How Rachel Reeves Is Planning A Fresh Round Of Spending Cuts Amid The Growing Economic Gloom

Rachel Reeves is a woman under pressure.

Be careful what you wish for.

Rachel Reeves spent three years as shadow chancellor planning for the day when she would finally become the first female resident of 11 Downing Street.

Businesses were wooed and voters were told that Labour was “ready to serve, ready to lead, ready to rebuild Britain”.

All that hard work came to fruition last July when, after 14 years of the Tories’ economic under-performance, the country finally decided that Reeves and her party could be trusted with the public finances again.

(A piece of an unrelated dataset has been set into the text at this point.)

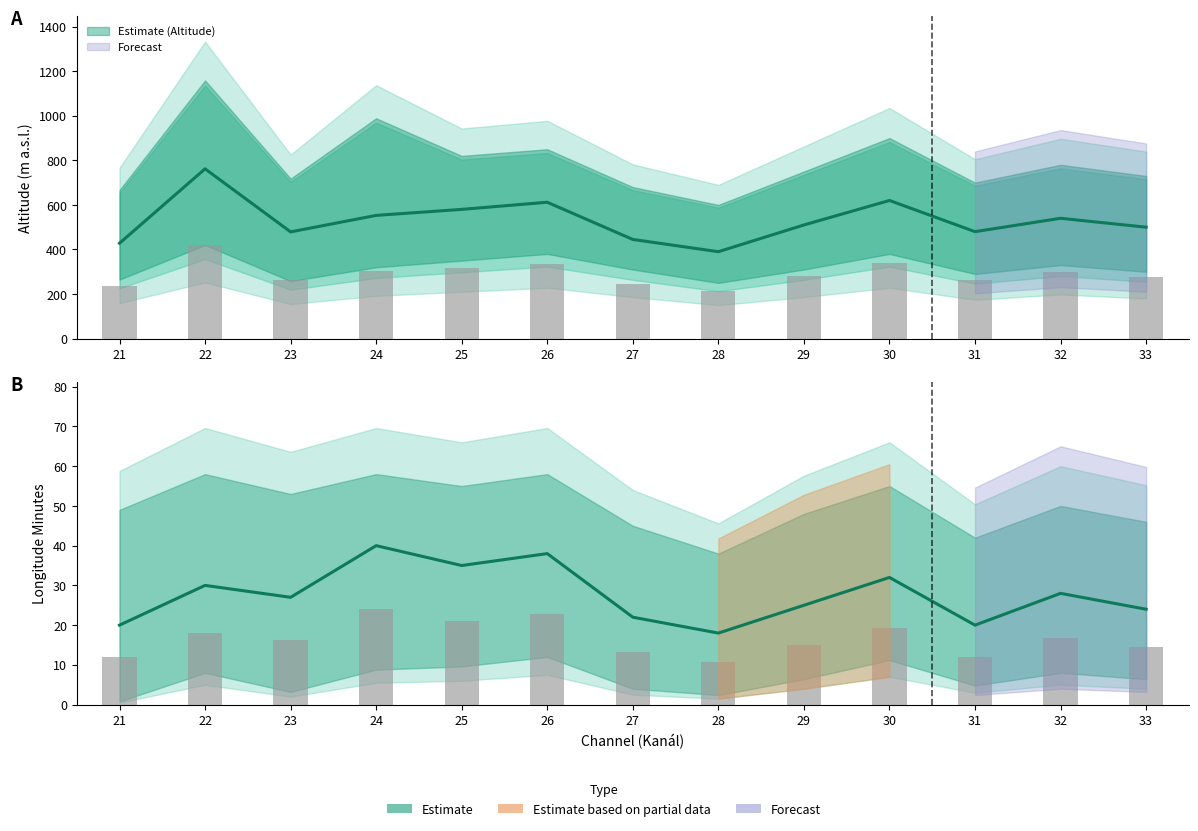

What is the difference between the maximum and second lowest values in the Alt Lower series?

162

Barely six months on from that landslide victory, however, the chancellor must surely be wondering what she let herself in for.

Every day seems to bring more gloomy economic news, with the past week alone seeing the cost of government borrowing hit a decades-long high – worse even than in the aftermath of Liz Truss’ disastrous mini-Budget.

The value of the pound – an indicator of the money markets’ confidence in the country – is falling, while inflation is going up and the economic growth Labour promised remains stubbornly elusive.

This is not what Reeves hoped for after she delivered her first Budget, which saw taxes increased by £40 billion to plug a £22 billion black hole Labour claims was left by the last government.

Amid the economic gloom, Reeves is this weekend in China trying to attract investment into the UK – a visit her critics said should be cancelled so the chancellor could be behind her desk at the Treasury instead.